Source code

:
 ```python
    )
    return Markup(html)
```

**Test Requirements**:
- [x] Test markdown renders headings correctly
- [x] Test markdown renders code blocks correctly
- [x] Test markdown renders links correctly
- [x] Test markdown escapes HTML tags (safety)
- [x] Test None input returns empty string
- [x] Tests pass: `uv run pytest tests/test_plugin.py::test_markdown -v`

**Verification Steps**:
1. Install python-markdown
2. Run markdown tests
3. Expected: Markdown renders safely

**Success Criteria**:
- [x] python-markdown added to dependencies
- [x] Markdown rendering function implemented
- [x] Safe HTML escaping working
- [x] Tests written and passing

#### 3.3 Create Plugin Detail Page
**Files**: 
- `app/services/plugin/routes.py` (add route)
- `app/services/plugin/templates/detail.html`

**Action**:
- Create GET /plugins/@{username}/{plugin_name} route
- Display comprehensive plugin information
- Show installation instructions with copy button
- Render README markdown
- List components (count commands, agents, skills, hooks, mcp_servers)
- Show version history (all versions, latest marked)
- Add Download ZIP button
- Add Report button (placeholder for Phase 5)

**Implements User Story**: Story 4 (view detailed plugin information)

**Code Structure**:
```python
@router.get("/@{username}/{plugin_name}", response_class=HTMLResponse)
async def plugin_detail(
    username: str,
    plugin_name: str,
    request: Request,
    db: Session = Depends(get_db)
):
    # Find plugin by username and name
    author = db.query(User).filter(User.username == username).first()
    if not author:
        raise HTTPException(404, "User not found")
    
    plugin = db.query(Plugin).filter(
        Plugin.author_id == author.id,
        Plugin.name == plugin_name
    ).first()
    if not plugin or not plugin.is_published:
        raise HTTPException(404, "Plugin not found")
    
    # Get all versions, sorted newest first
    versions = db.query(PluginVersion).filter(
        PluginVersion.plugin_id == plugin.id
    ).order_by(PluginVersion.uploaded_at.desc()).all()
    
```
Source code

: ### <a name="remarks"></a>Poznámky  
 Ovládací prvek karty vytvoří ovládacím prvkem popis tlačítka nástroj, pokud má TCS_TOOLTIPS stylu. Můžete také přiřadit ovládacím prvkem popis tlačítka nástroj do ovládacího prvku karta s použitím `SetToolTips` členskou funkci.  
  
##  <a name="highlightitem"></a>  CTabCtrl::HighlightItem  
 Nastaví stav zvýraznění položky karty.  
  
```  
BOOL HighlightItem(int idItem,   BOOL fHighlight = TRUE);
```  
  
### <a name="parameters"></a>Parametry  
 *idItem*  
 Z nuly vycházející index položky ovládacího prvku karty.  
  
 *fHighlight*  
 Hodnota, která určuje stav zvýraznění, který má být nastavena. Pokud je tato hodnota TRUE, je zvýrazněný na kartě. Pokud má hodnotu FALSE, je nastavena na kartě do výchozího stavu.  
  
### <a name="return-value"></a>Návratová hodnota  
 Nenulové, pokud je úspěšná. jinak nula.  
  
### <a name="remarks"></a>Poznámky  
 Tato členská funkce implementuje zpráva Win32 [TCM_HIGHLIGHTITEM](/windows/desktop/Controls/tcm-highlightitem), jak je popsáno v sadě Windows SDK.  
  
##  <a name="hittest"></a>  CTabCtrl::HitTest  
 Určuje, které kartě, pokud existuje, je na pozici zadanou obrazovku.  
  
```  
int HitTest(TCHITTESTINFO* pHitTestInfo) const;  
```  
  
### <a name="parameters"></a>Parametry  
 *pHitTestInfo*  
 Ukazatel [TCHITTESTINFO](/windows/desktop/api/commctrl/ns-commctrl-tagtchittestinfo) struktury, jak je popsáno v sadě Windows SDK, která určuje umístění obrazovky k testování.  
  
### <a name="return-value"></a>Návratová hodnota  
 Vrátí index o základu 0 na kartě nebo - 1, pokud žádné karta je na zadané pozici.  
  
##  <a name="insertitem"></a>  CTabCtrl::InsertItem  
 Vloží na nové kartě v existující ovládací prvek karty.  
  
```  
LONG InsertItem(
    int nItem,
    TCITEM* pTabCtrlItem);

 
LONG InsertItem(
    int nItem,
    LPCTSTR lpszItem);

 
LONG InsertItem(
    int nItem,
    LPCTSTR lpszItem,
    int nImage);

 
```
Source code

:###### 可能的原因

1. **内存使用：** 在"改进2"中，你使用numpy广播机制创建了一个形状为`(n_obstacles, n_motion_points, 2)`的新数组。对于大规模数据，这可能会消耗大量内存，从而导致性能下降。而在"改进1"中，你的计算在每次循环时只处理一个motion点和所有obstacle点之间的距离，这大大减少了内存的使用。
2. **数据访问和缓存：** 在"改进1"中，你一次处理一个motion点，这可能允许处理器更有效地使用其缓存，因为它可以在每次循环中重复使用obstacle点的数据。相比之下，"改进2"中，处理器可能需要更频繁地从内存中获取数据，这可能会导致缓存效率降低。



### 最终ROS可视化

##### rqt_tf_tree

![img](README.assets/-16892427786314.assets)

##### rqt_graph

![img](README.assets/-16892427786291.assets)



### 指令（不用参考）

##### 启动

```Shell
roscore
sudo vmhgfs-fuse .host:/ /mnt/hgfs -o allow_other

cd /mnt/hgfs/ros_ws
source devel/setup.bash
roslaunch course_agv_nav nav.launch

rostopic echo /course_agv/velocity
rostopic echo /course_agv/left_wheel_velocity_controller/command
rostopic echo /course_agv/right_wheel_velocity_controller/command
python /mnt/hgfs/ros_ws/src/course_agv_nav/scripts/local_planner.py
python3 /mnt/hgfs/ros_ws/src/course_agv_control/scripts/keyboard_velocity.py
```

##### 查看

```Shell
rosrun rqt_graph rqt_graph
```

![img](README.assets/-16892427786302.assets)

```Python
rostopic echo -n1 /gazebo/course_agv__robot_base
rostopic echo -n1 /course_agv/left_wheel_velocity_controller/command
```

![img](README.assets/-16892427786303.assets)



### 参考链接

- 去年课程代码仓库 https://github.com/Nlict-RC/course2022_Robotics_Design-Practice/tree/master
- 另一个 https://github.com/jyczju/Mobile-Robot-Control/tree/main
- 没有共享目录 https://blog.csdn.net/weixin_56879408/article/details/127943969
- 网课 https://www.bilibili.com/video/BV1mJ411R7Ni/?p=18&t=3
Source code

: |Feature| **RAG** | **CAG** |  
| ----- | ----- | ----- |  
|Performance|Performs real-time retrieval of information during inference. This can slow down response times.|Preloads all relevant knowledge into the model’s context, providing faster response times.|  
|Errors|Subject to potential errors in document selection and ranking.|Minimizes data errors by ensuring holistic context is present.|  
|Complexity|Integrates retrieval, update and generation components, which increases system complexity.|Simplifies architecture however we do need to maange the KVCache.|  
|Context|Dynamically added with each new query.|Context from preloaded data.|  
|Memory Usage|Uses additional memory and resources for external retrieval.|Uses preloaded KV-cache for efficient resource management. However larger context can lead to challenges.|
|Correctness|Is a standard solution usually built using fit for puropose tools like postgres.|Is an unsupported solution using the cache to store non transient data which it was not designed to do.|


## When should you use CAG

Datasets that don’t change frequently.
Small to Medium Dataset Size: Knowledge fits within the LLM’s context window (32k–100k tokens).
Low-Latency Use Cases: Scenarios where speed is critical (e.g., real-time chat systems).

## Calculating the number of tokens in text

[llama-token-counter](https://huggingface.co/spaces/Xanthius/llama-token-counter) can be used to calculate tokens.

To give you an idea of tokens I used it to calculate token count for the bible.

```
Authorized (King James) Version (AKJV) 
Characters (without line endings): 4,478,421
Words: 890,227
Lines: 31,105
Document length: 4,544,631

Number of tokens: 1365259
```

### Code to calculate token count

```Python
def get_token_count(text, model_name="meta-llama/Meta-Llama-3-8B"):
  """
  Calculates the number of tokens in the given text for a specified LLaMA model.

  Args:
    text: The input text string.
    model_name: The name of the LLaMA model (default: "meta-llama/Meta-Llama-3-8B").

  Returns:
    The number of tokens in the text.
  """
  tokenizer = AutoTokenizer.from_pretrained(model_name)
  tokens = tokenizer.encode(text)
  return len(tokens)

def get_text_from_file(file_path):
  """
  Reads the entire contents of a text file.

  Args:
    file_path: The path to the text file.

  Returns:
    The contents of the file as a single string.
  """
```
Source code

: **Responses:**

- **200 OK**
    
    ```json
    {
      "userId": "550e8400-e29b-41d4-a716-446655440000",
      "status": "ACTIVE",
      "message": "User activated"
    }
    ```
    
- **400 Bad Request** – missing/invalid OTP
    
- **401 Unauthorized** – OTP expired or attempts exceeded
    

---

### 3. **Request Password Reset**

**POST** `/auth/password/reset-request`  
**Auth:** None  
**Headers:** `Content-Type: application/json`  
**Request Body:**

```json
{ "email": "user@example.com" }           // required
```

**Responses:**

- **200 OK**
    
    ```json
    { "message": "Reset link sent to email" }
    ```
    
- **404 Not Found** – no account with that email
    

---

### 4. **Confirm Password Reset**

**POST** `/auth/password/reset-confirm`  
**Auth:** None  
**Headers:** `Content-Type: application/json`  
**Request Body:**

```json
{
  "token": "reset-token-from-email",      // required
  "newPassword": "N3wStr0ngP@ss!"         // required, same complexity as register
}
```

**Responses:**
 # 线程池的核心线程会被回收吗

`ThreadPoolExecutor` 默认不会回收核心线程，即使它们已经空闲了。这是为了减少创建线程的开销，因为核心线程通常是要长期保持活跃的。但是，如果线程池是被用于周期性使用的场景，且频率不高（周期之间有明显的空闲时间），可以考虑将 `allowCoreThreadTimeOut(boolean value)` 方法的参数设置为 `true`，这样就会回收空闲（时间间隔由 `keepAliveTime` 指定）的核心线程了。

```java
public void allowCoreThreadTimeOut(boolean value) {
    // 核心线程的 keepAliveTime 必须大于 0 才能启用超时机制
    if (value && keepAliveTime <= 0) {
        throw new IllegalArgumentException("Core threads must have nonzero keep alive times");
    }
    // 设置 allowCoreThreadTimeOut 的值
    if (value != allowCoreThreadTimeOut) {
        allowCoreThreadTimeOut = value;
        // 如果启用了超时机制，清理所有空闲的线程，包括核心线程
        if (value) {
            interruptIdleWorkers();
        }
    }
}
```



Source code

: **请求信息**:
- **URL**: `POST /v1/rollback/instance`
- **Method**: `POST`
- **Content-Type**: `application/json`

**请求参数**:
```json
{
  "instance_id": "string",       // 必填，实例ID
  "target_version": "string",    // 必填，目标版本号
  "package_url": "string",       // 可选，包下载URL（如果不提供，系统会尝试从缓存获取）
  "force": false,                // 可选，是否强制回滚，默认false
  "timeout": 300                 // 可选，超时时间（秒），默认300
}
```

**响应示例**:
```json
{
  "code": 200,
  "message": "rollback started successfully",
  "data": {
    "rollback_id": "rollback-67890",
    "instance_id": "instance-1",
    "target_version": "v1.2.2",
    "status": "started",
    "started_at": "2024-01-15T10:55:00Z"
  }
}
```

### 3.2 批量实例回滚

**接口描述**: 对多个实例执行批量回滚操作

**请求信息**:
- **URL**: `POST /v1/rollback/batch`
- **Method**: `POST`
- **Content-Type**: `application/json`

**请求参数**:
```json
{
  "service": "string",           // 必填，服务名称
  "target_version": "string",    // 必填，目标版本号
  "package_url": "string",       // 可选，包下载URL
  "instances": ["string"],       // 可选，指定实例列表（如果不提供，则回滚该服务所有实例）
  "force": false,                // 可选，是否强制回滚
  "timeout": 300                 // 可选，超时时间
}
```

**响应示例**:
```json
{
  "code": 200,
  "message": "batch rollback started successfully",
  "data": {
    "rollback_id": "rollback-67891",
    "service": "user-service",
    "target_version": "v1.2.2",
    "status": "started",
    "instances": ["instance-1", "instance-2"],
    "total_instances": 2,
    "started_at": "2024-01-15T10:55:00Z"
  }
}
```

——

• [Task prompt]
Return, exactly as they stand, the lines from the start of the records above through the line with "- Render README markdown", both ends included, and no other lines.

• [Exercise solution]
Source code

:
 ```python
    )
    return Markup(html)
```

**Test Requirements**:
- [x] Test markdown renders headings correctly
- [x] Test markdown renders code blocks correctly
- [x] Test markdown renders links correctly
- [x] Test markdown escapes HTML tags (safety)
- [x] Test None input returns empty string
- [x] Tests pass: `uv run pytest tests/test_plugin.py::test_markdown -v`

**Verification Steps**:
1. Install python-markdown
2. Run markdown tests
3. Expected: Markdown renders safely

**Success Criteria**:
- [x] python-markdown added to dependencies
- [x] Markdown rendering function implemented
- [x] Safe HTML escaping working
- [x] Tests written and passing

#### 3.3 Create Plugin Detail Page
**Files**: 
- `app/services/plugin/routes.py` (add route)
- `app/services/plugin/templates/detail.html`

**Action**:
- Create GET /plugins/@{username}/{plugin_name} route
- Display comprehensive plugin information
- Show installation instructions with copy button
- Render README markdown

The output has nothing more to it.